Every line in the data below that includes "toàn" belongs in the answer, copied as it stands.

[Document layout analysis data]
--------

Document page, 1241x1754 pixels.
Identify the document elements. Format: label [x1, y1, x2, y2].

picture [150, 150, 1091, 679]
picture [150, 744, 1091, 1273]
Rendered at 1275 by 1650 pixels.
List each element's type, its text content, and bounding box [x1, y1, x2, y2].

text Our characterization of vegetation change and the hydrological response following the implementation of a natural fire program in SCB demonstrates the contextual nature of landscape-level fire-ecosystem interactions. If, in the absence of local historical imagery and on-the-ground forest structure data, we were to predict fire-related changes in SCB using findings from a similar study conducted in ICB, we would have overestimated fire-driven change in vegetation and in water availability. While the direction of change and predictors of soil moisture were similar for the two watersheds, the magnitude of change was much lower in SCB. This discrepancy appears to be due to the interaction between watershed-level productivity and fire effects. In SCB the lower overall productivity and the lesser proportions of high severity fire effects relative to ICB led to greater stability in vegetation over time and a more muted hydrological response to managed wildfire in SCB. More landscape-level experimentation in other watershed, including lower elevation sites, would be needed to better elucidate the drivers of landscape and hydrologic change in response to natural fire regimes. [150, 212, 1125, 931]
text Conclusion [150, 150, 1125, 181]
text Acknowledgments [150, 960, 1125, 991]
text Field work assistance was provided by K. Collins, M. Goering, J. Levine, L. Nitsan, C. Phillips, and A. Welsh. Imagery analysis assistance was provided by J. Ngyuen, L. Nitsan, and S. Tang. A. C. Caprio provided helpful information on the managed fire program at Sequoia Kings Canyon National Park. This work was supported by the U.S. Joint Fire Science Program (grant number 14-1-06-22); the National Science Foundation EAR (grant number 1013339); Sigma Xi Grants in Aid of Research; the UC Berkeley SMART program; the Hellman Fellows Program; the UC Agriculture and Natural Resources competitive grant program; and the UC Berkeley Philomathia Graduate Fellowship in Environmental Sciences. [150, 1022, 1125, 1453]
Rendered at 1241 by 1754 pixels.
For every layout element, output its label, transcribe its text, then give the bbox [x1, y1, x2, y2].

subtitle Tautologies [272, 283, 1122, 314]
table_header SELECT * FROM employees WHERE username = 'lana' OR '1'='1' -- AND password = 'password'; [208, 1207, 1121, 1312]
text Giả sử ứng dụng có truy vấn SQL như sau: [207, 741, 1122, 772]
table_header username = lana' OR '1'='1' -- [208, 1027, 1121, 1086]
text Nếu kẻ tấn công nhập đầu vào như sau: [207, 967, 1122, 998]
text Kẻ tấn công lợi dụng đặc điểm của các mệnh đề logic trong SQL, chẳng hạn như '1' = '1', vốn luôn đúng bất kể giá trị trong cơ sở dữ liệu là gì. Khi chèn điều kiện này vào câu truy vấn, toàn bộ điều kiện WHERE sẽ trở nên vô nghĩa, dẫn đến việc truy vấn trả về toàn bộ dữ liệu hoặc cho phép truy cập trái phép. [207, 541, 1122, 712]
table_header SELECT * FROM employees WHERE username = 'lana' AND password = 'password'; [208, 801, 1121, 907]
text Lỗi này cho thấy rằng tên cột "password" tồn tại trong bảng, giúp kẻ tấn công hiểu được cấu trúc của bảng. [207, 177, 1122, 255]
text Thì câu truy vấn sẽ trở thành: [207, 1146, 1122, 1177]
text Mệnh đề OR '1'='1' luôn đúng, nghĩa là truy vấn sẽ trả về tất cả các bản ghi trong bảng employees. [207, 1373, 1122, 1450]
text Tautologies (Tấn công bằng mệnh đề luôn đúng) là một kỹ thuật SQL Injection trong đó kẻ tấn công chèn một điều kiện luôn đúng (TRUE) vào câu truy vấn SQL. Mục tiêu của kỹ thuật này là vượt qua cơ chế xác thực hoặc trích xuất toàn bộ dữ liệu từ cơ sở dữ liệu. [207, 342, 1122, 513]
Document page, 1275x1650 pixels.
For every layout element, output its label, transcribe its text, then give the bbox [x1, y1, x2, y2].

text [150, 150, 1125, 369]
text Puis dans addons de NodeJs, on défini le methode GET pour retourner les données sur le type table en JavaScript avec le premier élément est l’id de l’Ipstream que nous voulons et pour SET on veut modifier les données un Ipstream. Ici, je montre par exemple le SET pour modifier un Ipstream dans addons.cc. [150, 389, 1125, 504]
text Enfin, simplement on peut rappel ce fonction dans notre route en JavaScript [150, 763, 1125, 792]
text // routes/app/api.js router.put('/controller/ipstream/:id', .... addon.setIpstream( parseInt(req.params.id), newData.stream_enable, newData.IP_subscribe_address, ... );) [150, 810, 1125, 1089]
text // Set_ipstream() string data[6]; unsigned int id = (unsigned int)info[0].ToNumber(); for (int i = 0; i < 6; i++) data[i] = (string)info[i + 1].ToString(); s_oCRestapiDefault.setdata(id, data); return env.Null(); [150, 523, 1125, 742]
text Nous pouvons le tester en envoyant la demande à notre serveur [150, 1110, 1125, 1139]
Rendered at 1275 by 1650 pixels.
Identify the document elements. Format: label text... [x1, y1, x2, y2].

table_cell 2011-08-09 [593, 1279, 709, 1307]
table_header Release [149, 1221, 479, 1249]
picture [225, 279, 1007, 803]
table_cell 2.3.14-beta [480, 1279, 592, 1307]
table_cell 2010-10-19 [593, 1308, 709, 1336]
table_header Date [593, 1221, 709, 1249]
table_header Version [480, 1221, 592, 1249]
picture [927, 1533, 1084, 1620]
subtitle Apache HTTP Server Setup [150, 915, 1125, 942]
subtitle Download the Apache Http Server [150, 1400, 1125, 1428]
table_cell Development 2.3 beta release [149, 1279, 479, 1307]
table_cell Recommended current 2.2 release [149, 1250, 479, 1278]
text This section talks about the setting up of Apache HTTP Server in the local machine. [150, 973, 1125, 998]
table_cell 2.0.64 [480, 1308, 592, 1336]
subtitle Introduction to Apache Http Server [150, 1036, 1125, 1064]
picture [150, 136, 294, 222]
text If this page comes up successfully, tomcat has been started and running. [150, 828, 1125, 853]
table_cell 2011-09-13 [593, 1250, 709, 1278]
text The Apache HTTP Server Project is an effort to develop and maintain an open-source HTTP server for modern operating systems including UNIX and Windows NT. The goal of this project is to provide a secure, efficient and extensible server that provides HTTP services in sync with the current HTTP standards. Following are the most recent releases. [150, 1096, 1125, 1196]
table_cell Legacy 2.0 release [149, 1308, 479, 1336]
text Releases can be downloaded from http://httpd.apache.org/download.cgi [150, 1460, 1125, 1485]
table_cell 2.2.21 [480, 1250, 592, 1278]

--------

_RESPONSE TO THIS EXERCISE_:
text Kẻ tấn công lợi dụng đặc điểm của các mệnh đề logic trong SQL, chẳng hạn như '1' = '1', vốn luôn đúng bất kể giá trị trong cơ sở dữ liệu là gì. Khi chèn điều kiện này vào câu truy vấn, toàn bộ điều kiện WHERE sẽ trở nên vô nghĩa, dẫn đến việc truy vấn trả về toàn bộ dữ liệu hoặc cho phép truy cập trái phép. [207, 541, 1122, 712]
text Tautologies (Tấn công bằng mệnh đề luôn đúng) là một kỹ thuật SQL Injection trong đó kẻ tấn công chèn một điều kiện luôn đúng (TRUE) vào câu truy vấn SQL. Mục tiêu của kỹ thuật này là vượt qua cơ chế xác thực hoặc trích xuất toàn bộ dữ liệu từ cơ sở dữ liệu. [207, 342, 1122, 513]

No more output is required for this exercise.